Poi “Facciamo finta che…” il ministro Gelmini non bari più e che davanti alle richieste di tempo pieno dei genitori accampati in tenda per protesta, mantenga gli organici a 40 ore e non a 27: il tempo pieno però necessita di risorse e di progetti per avere una valida valenza educativa-didattica e non solo sociale. Fare teatro, ad esempio, è bellissimo: educa, mette in gioco i ragazzi e ai genitori, avvezzi ai talent-show, piace da morire vedere il proprio figlio sul palco e pazienza se si sacrificano le ore di italiano e matematica. Si chiama lo specialista esterno perché le maestre non hanno studiato al Piccolo Teatro: la cifra richiesta è onerosa. Ma siamo mat-ti? E chi paga? Il Comune che però si lamenta. Giustamente anche. I genitori, mettendo via la cinepresa, dicono che è uno scandalo e magari desiderano che le maestre per far risparmiare la scuola vadano a imparare a “cantare, ballare e recitare pure”. Forse sarebbero anche disposti ad auto-tassarsi pur di vedere “il sangue del loro sangue” su un palcoscenico. Bene. Ma chi pagherebbe il corso d’aggiornamento alle maestre aspiranti Duse che devono dare ore al di fuori del loro orario?
Siamo sempre lì: le maestre, avendo la vocazione, devono fare tutto gratis, più o meno e, quando va peggio, vedersi decurtare lo stipendio per motivi di malattia certificata o non godere di piccoli, ma legittimi scatti di anzianità dopo anni di pre-ruolo economicamente riconosciuto sempre più tardi; i genitori sono arrivati a considerare i propri figli “bambini” o “piccoli adulti” in base alle loro esigenze lavorative e ai piani ferie; i dirigenti scolastici, convertiti a manager aziendali e sottoposti a severi controlli, potendo accettare donazioni da privati tra cui anche quelle di genitori e finanziamenti dagli enti locali, diventano scattanti nel soddisfare qualsiasi richiesta dell’utenza o del comune, richieste che talvolta sviliscono la professionalità e l’intelligenza dei docenti innescando possibili conflitti; gli enti locali tra un po’ elimineranno i piani di diritto allo studio causa la richiesta di “sacrifici” e aboliranno la refezione perché sempre più famiglie non potranno permettersi la retta e lasciare a pane e acqua i bambini non è bello.

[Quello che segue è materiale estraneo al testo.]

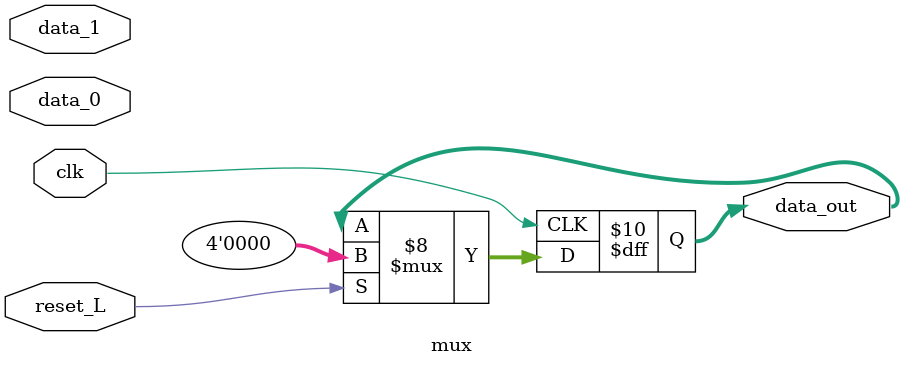
<source format=v>
module mux (
            input clk,
            input reset_L,
            input [3:0] data_0,
            input [3:0] data_1,
            output reg [3:0] data_out
            );
   // internal variable
   reg                       selector;

   always @ (posedge clk)
     begin
        // initial values

        if (reset_L) begin
           selector <= 1'b0;
           data_out <= 4'b0;
        end // if

        if (!reset_L) begin
          selector <= ~selector;
        end // if

     end

   endmodule


</source>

Sarà forse la Regione Lombardia, e magari anche Piemonte e Veneto, a rimettere in sesto la questione spingendo per la devolution scolastica? Ma non è lo stesso Formigoni che con la famosa dote scuola incentiva le famiglie a iscrivere i ragazzi nelle scuole private? Forse, perché lasciare volutamente la scuola pubblica “a pane&acqua” ha un suo perché.